In simple words: We have a bowl shaped so that its water volume depends on its depth. If we add a tiny bit more water, we want to know how much the water level goes up. By using a derivative, we find how fast the volume changes with depth. Then, we use this rate to link the extra water volume to the small rise in water level.

🎯 Exam Tip: When proving a relationship involving differentials, clearly state the given function and its derivative. Remember that \( \frac{dV}{dh} \) represents the rate of change of volume with respect to height, which is then used to relate small changes \( \delta V \) and \( \delta h \).

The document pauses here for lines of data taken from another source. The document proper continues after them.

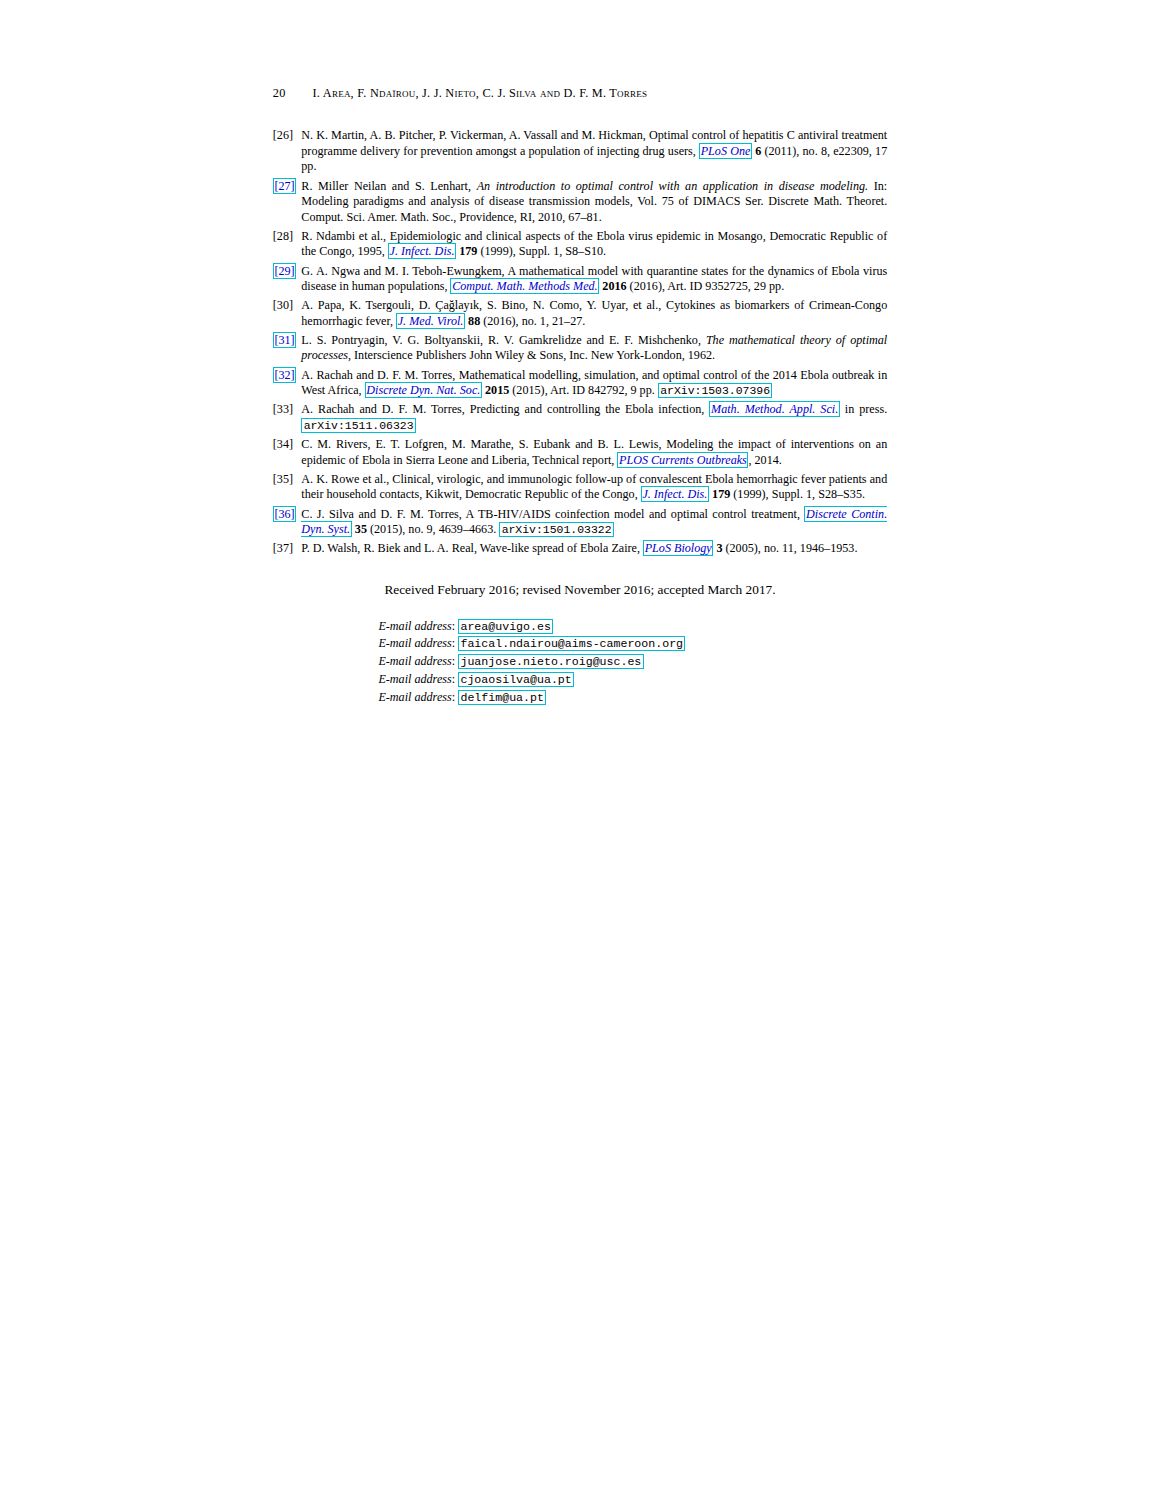20 I. Area, F. Ndaïrou, J. J. Nieto, C. J. Silva and D. F. M. Torres
[26] N. K. Martin, A. B. Pitcher, P. Vickerman, A. Vassall and M. Hickman, Optimal control of hepatitis C antiviral treatment programme delivery for prevention amongst a population of injecting drug users, PLoS One 6 (2011), no. 8, e22309, 17 pp.
[27] R. Miller Neilan and S. Lenhart, An introduction to optimal control with an application in disease modeling. In: Modeling paradigms and analysis of disease transmission models, Vol. 75 of DIMACS Ser. Discrete Math. Theoret. Comput. Sci. Amer. Math. Soc., Providence, RI, 2010, 67–81.
[28] R. Ndambi et al., Epidemiologic and clinical aspects of the Ebola virus epidemic in Mosango, Democratic Republic of the Congo, 1995, J. Infect. Dis. 179 (1999), Suppl. 1, S8–S10.
[29] G. A. Ngwa and M. I. Teboh-Ewungkem, A mathematical model with quarantine states for the dynamics of Ebola virus disease in human populations, Comput. Math. Methods Med. 2016 (2016), Art. ID 9352725, 29 pp.
[30] A. Papa, K. Tsergouli, D. Çağlayık, S. Bino, N. Como, Y. Uyar, et al., Cytokines as biomarkers of Crimean-Congo hemorrhagic fever, J. Med. Virol. 88 (2016), no. 1, 21–27.
[31] L. S. Pontryagin, V. G. Boltyanskii, R. V. Gamkrelidze and E. F. Mishchenko, The mathematical theory of optimal processes, Interscience Publishers John Wiley & Sons, Inc. New York-London, 1962.
[32] A. Rachah and D. F. M. Torres, Mathematical modelling, simulation, and optimal control of the 2014 Ebola outbreak in West Africa, Discrete Dyn. Nat. Soc. 2015 (2015), Art. ID 842792, 9 pp. arXiv:1503.07396
[33] A. Rachah and D. F. M. Torres, Predicting and controlling the Ebola infection, Math. Method. Appl. Sci. in press. arXiv:1511.06323
[34] C. M. Rivers, E. T. Lofgren, M. Marathe, S. Eubank and B. L. Lewis, Modeling the impact of interventions on an epidemic of Ebola in Sierra Leone and Liberia, Technical report, PLOS Currents Outbreaks, 2014.
[35] A. K. Rowe et al., Clinical, virologic, and immunologic follow-up of convalescent Ebola hemorrhagic fever patients and their household contacts, Kikwit, Democratic Republic of the Congo, J. Infect. Dis. 179 (1999), Suppl. 1, S28–S35.
[36] C. J. Silva and D. F. M. Torres, A TB-HIV/AIDS coinfection model and optimal control treatment, Discrete Contin. Dyn. Syst. 35 (2015), no. 9, 4639–4663. arXiv:1501.03322
[37] P. D. Walsh, R. Biek and L. A. Real, Wave-like spread of Ebola Zaire, PLoS Biology 3 (2005), no. 11, 1946–1953.
Received February 2016; revised November 2016; accepted March 2017.
E-mail address: area@uvigo.es
E-mail address: faical.ndairou@aims-cameroon.org
E-mail address: juanjose.nieto.roig@usc.es
E-mail address: cjoaosilva@ua.pt
E-mail address: delfim@ua.pt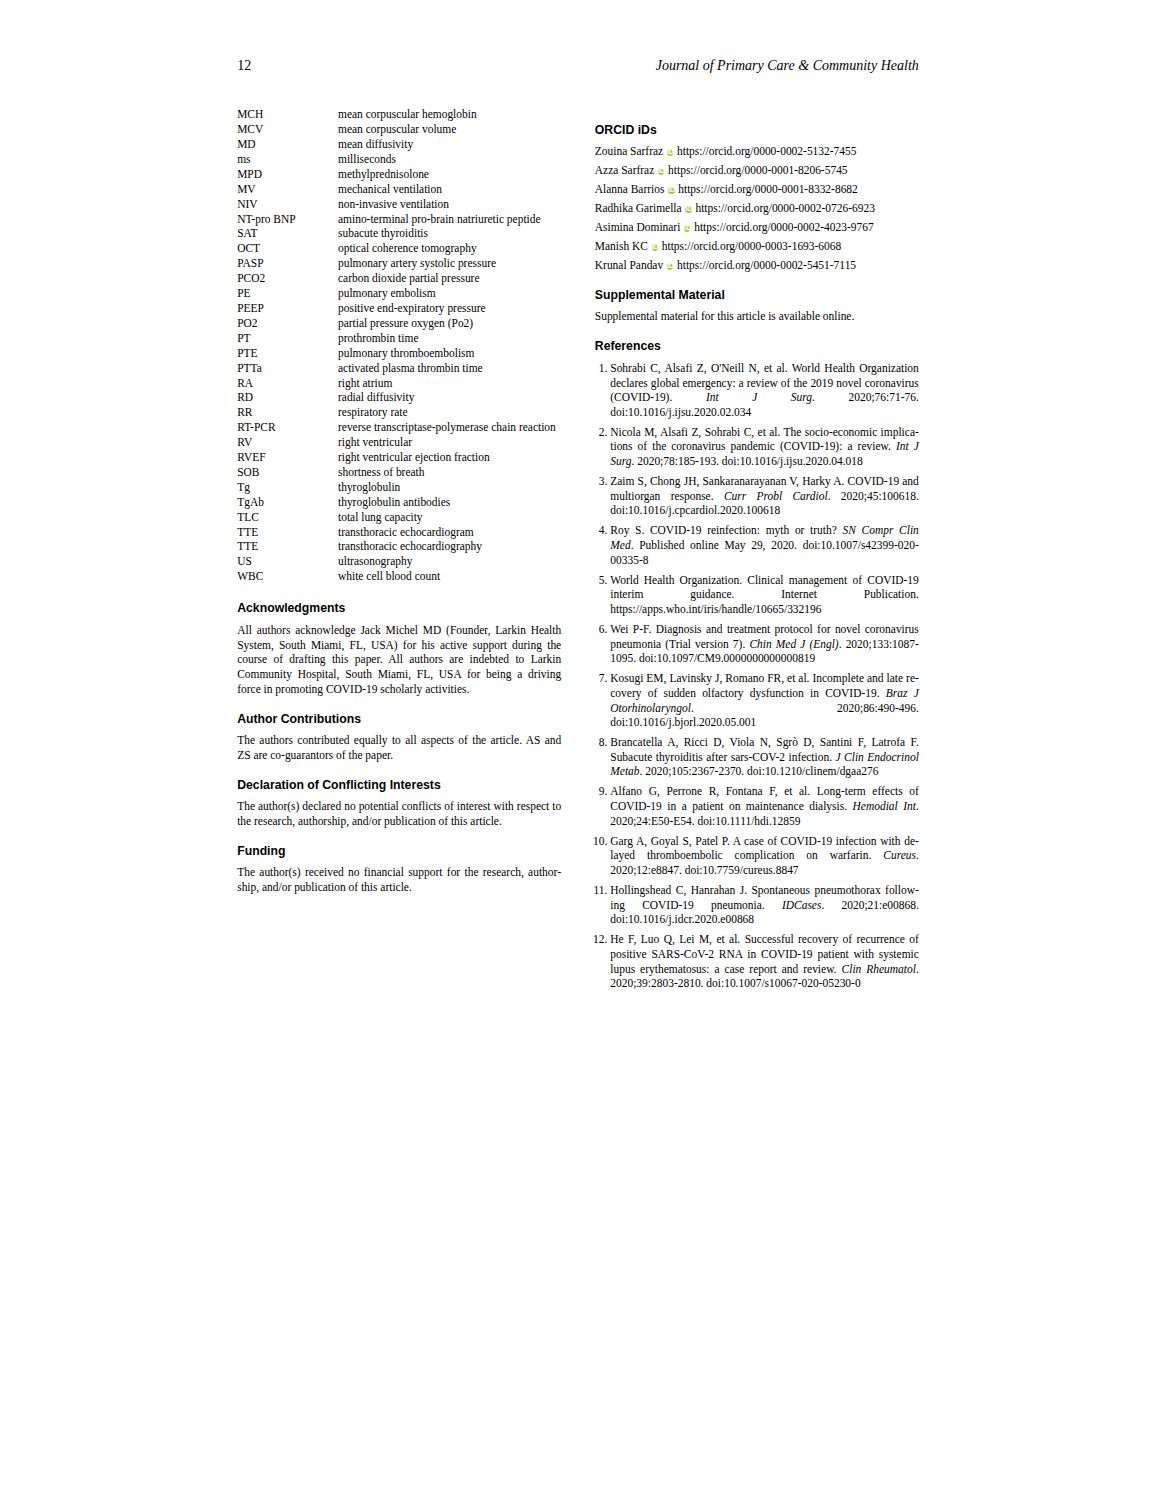12 Journal of Primary Care & Community Health
MCH
mean corpuscular hemoglobin
MCV
mean corpuscular volume
MD
mean diffusivity
ms
milliseconds
MPD
methylprednisolone
MV
mechanical ventilation
NIV
non-invasive ventilation
NT-pro BNP
amino-terminal pro-brain natriuretic peptide
SAT
subacute thyroiditis
OCT
optical coherence tomography
PASP
pulmonary artery systolic pressure
PCO2
carbon dioxide partial pressure
PE
pulmonary embolism
PEEP
positive end-expiratory pressure
PO2
partial pressure oxygen (Po2)
PT
prothrombin time
PTE
pulmonary thromboembolism
PTTa
activated plasma thrombin time
RA
right atrium
RD
radial diffusivity
RR
respiratory rate
RT-PCR
reverse transcriptase-polymerase chain reaction
RV
right ventricular
RVEF
right ventricular ejection fraction
SOB
shortness of breath
Tg
thyroglobulin
TgAb
thyroglobulin antibodies
TLC
total lung capacity
TTE
transthoracic echocardiogram
TTE
transthoracic echocardiography
US
ultrasonography
WBC
white cell blood count
Acknowledgments
All authors acknowledge Jack Michel MD (Founder, Larkin Health System, South Miami, FL, USA) for his active support during the course of drafting this paper. All authors are indebted to Larkin Community Hospital, South Miami, FL, USA for being a driving force in promoting COVID-19 scholarly activities.
Author Contributions
The authors contributed equally to all aspects of the article. AS and ZS are co-guarantors of the paper.
Declaration of Conflicting Interests
The author(s) declared no potential conflicts of interest with respect to the research, authorship, and/or publication of this article.
Funding
The author(s) received no financial support for the research, authorship, and/or publication of this article.
ORCID iDs
Zouina Sarfraz iD https://orcid.org/0000-0002-5132-7455
Azza Sarfraz iD https://orcid.org/0000-0001-8206-5745
Alanna Barrios iD https://orcid.org/0000-0001-8332-8682
Radhika Garimella iD https://orcid.org/0000-0002-0726-6923
Asimina Dominari iD https://orcid.org/0000-0002-4023-9767
Manish KC iD https://orcid.org/0000-0003-1693-6068
Krunal Pandav iD https://orcid.org/0000-0002-5451-7115
Supplemental Material
Supplemental material for this article is available online.
References
Sohrabi C, Alsafi Z, O'Neill N, et al. World Health Organization declares global emergency: a review of the 2019 novel coronavirus (COVID-19). Int J Surg. 2020;76:71-76. doi:10.1016/j.ijsu.2020.02.034
Nicola M, Alsafi Z, Sohrabi C, et al. The socio-economic implications of the coronavirus pandemic (COVID-19): a review. Int J Surg. 2020;78:185-193. doi:10.1016/j.ijsu.2020.04.018
Zaim S, Chong JH, Sankaranarayanan V, Harky A. COVID-19 and multiorgan response. Curr Probl Cardiol. 2020;45:100618. doi:10.1016/j.cpcardiol.2020.100618
Roy S. COVID-19 reinfection: myth or truth? SN Compr Clin Med. Published online May 29, 2020. doi:10.1007/s42399-020-00335-8
World Health Organization. Clinical management of COVID-19 interim guidance. Internet Publication. https://apps.who.int/iris/handle/10665/332196
Wei P-F. Diagnosis and treatment protocol for novel coronavirus pneumonia (Trial version 7). Chin Med J (Engl). 2020;133:1087-1095. doi:10.1097/CM9.0000000000000819
Kosugi EM, Lavinsky J, Romano FR, et al. Incomplete and late recovery of sudden olfactory dysfunction in COVID-19. Braz J Otorhinolaryngol. 2020;86:490-496. doi:10.1016/j.bjorl.2020.05.001
Brancatella A, Ricci D, Viola N, Sgrò D, Santini F, Latrofa F. Subacute thyroiditis after sars-COV-2 infection. J Clin Endocrinol Metab. 2020;105:2367-2370. doi:10.1210/clinem/dgaa276
Alfano G, Perrone R, Fontana F, et al. Long-term effects of COVID-19 in a patient on maintenance dialysis. Hemodial Int. 2020;24:E50-E54. doi:10.1111/hdi.12859
Garg A, Goyal S, Patel P. A case of COVID-19 infection with delayed thromboembolic complication on warfarin. Cureus. 2020;12:e8847. doi:10.7759/cureus.8847
Hollingshead C, Hanrahan J. Spontaneous pneumothorax following COVID-19 pneumonia. IDCases. 2020;21:e00868. doi:10.1016/j.idcr.2020.e00868
He F, Luo Q, Lei M, et al. Successful recovery of recurrence of positive SARS-CoV-2 RNA in COVID-19 patient with systemic lupus erythematosus: a case report and review. Clin Rheumatol. 2020;39:2803-2810. doi:10.1007/s10067-020-05230-0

Question 9. A closed circular cylinder has height 16 cm, and radius \( r \) cm. The total surface area is \( A \) cm\( ^2 \). Prove that \( \frac{dA}{dr} = 4\pi(r + 8) \). Hence, calculate an approximate increase in area if the radius increases from 4 to 4.02 cm, the height remaining constant.
Answer: For a closed circular cylinder, the height \( h = 16 \) cm and radius \( r \) cm.
The total surface area \( A \) is given by the formula:
\( A = 2\pi r^2 + 2\pi rh \).
Since \( h = 16 \), substitute this into the area formula:
\( A = 2\pi r^2 + 2\pi r(16) \).
\( A = 2\pi r^2 + 32\pi r \).
Now, differentiate \( A \) with respect to \( r \) to find \( \frac{dA}{dr} \):
\( \frac{dA}{dr} = \frac{d}{dr}(2\pi r^2 + 32\pi r) = 2\pi(2r) + 32\pi(1) = 4\pi r + 32\pi \).
Factor out \( 4\pi \):
\( \frac{dA}{dr} = 4\pi(r + 8) \). This proves the first part of the question.

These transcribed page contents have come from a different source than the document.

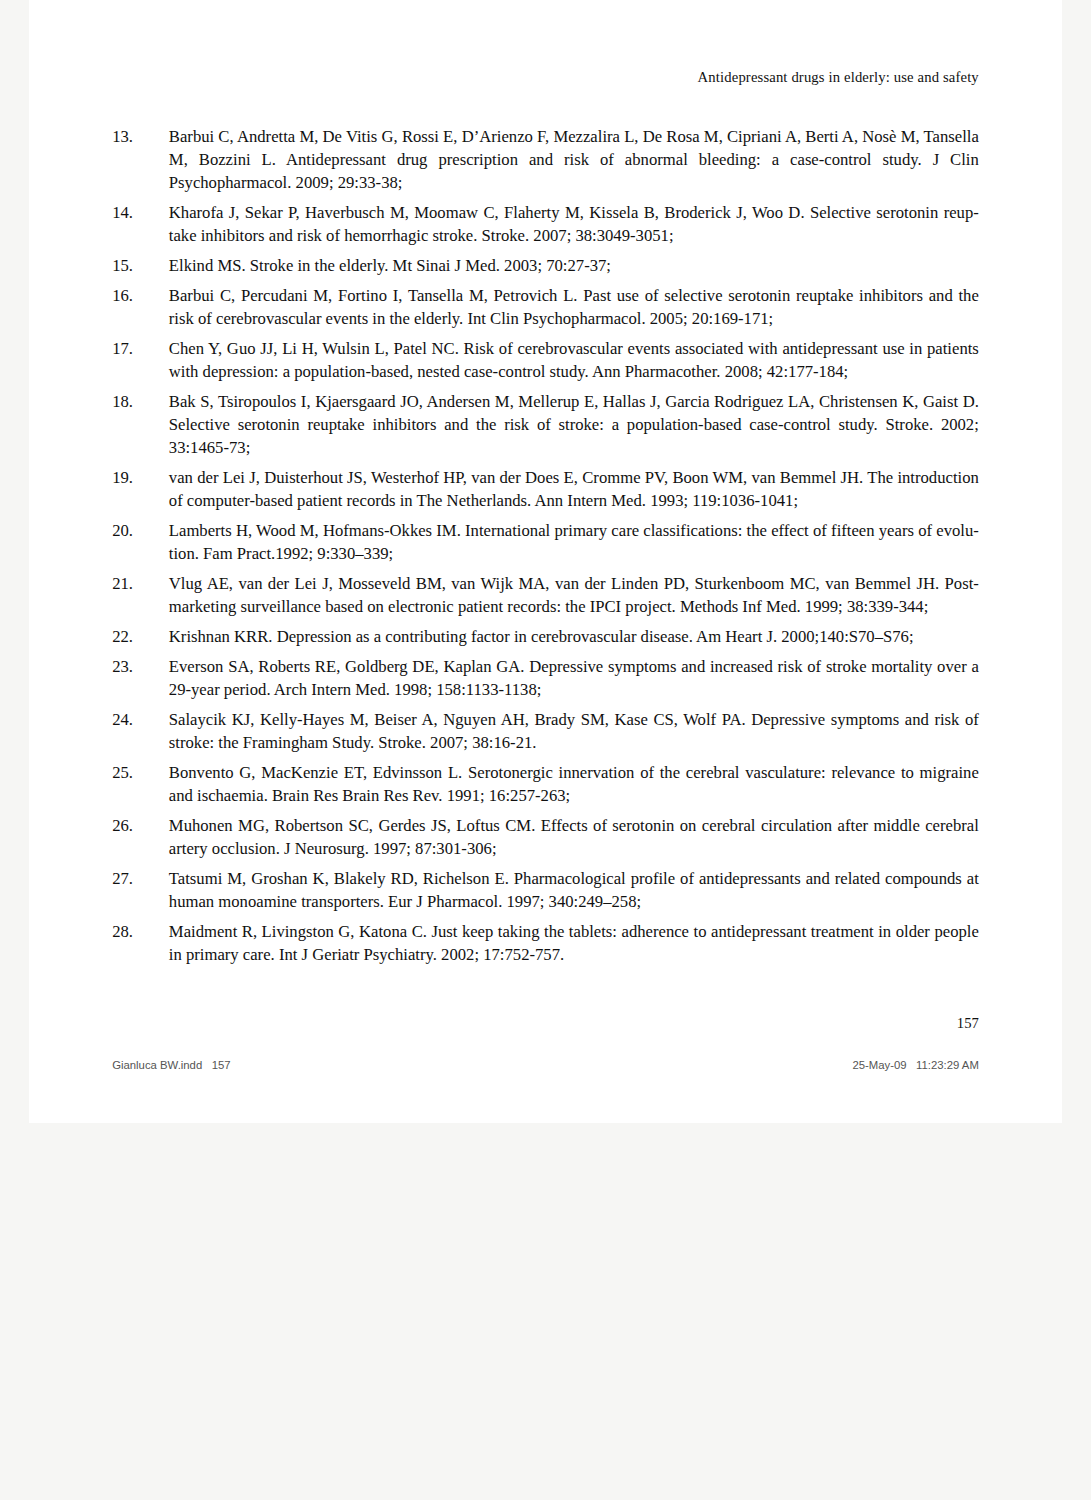Antidepressant drugs in elderly: use and safety
13. Barbui C, Andretta M, De Vitis G, Rossi E, D’Arienzo F, Mezzalira L, De Rosa M, Cipriani A, Berti A, Nosè M, Tansella M, Bozzini L. Antidepressant drug prescription and risk of abnormal bleeding: a case-control study. J Clin Psychopharmacol. 2009; 29:33-38;
14. Kharofa J, Sekar P, Haverbusch M, Moomaw C, Flaherty M, Kissela B, Broderick J, Woo D. Selective serotonin reuptake inhibitors and risk of hemorrhagic stroke. Stroke. 2007; 38:3049-3051;
15. Elkind MS. Stroke in the elderly. Mt Sinai J Med. 2003; 70:27-37;
16. Barbui C, Percudani M, Fortino I, Tansella M, Petrovich L. Past use of selective serotonin reuptake inhibitors and the risk of cerebrovascular events in the elderly. Int Clin Psychopharmacol. 2005; 20:169-171;
17. Chen Y, Guo JJ, Li H, Wulsin L, Patel NC. Risk of cerebrovascular events associated with antidepressant use in patients with depression: a population-based, nested case-control study. Ann Pharmacother. 2008; 42:177-184;
18. Bak S, Tsiropoulos I, Kjaersgaard JO, Andersen M, Mellerup E, Hallas J, Garcia Rodriguez LA, Christensen K, Gaist D. Selective serotonin reuptake inhibitors and the risk of stroke: a population-based case-control study. Stroke. 2002; 33:1465-73;
19. van der Lei J, Duisterhout JS, Westerhof HP, van der Does E, Cromme PV, Boon WM, van Bemmel JH. The introduction of computer-based patient records in The Netherlands. Ann Intern Med. 1993; 119:1036-1041;
20. Lamberts H, Wood M, Hofmans-Okkes IM. International primary care classifications: the effect of fifteen years of evolution. Fam Pract.1992; 9:330–339;
21. Vlug AE, van der Lei J, Mosseveld BM, van Wijk MA, van der Linden PD, Sturkenboom MC, van Bemmel JH. Post-marketing surveillance based on electronic patient records: the IPCI project. Methods Inf Med. 1999; 38:339-344;
22. Krishnan KRR. Depression as a contributing factor in cerebrovascular disease. Am Heart J. 2000;140:S70–S76;
23. Everson SA, Roberts RE, Goldberg DE, Kaplan GA. Depressive symptoms and increased risk of stroke mortality over a 29-year period. Arch Intern Med. 1998; 158:1133-1138;
24. Salaycik KJ, Kelly-Hayes M, Beiser A, Nguyen AH, Brady SM, Kase CS, Wolf PA. Depressive symptoms and risk of stroke: the Framingham Study. Stroke. 2007; 38:16-21.
25. Bonvento G, MacKenzie ET, Edvinsson L. Serotonergic innervation of the cerebral vasculature: relevance to migraine and ischaemia. Brain Res Brain Res Rev. 1991; 16:257-263;
26. Muhonen MG, Robertson SC, Gerdes JS, Loftus CM. Effects of serotonin on cerebral circulation after middle cerebral artery occlusion. J Neurosurg. 1997; 87:301-306;
27. Tatsumi M, Groshan K, Blakely RD, Richelson E. Pharmacological profile of antidepressants and related compounds at human monoamine transporters. Eur J Pharmacol. 1997; 340:249–258;
28. Maidment R, Livingston G, Katona C. Just keep taking the tablets: adherence to antidepressant treatment in older people in primary care. Int J Geriatr Psychiatry. 2002; 17:752-757.
157
Gianluca BW.indd 157 25-May-09 11:23:29 AM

For the second part, calculate the approximate increase in area.
The radius increases from \( r = 4 \) cm to \( 4.02 \) cm.
So, the initial radius is \( r = 4 \) cm.
The change in radius is \( \Delta r = 4.02 - 4 = 0.02 \) cm.
We can let \( dr = \Delta r = 0.02 \) cm.
First, evaluate \( \frac{dA}{dr} \) at \( r = 4 \):
\( \left(\frac{dA}{dr}\right)_{r=4} = 4\pi(4 + 8) = 4\pi(12) = 48\pi \).
The approximate increase in area, \( dA \), is given by \( dA = \frac{dA}{dr} \times dr \).
Substitute the values:
\( dA = (48\pi) \times (0.02) = 0.96\pi \) cm\( ^2 \).
So, the approximate increase in surface area is \( 0.96\pi \) cm\( ^2 \). This helps to calculate how much material might be needed if the cylinder's dimensions change slightly.
In simple words: For a cylinder of a fixed height, we first write down how its total outside area depends on its radius. Then, we use a derivative to see how fast this area changes when the radius changes. If the radius grows a tiny bit, we multiply this "speed of change" by the small increase in radius to find out how much the area increases.

🎯 Exam Tip: Clearly write down the formula for the total surface area of a closed cylinder. Remember to substitute the constant height before differentiating. The derivative \( \frac{dA}{dr} \) shows the rate of change of area per unit change in radius.